Aim of the task:
Having found the line that contains "vfov_deg: 21.1", please retype only it and every line after it up to the end of the entries, exactly as written.

[Camera geometry data]
==================================================
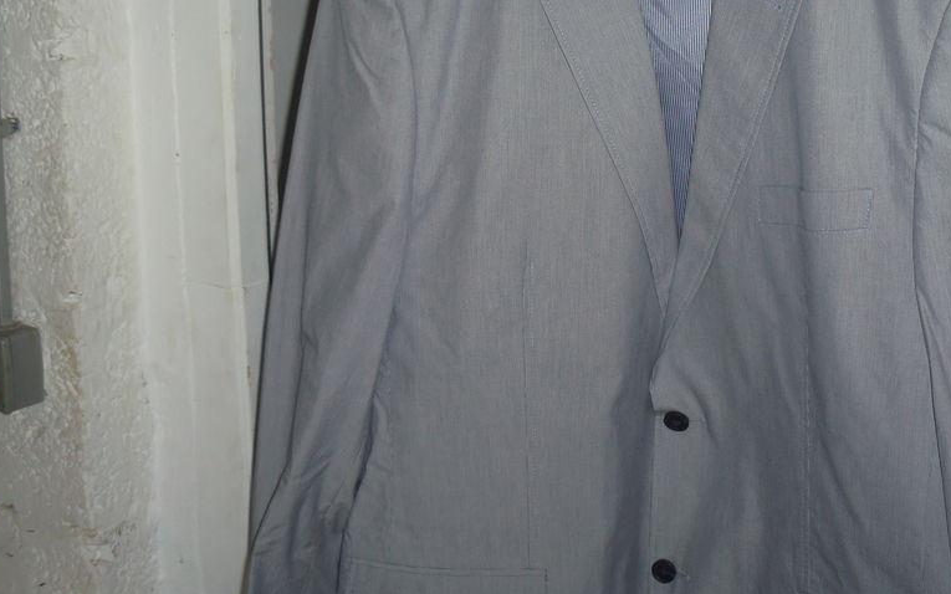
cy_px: 158
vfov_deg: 21.1
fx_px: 1581
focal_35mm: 61
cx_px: 604
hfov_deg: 33.3
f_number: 4.7
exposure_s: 1/50
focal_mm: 7.8
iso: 100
==================================================
Answer section:
vfov_deg: 21.1
fx_px: 1581
focal_35mm: 61
cx_px: 604
hfov_deg: 33.3
f_number: 4.7
exposure_s: 1/50
focal_mm: 7.8
iso: 100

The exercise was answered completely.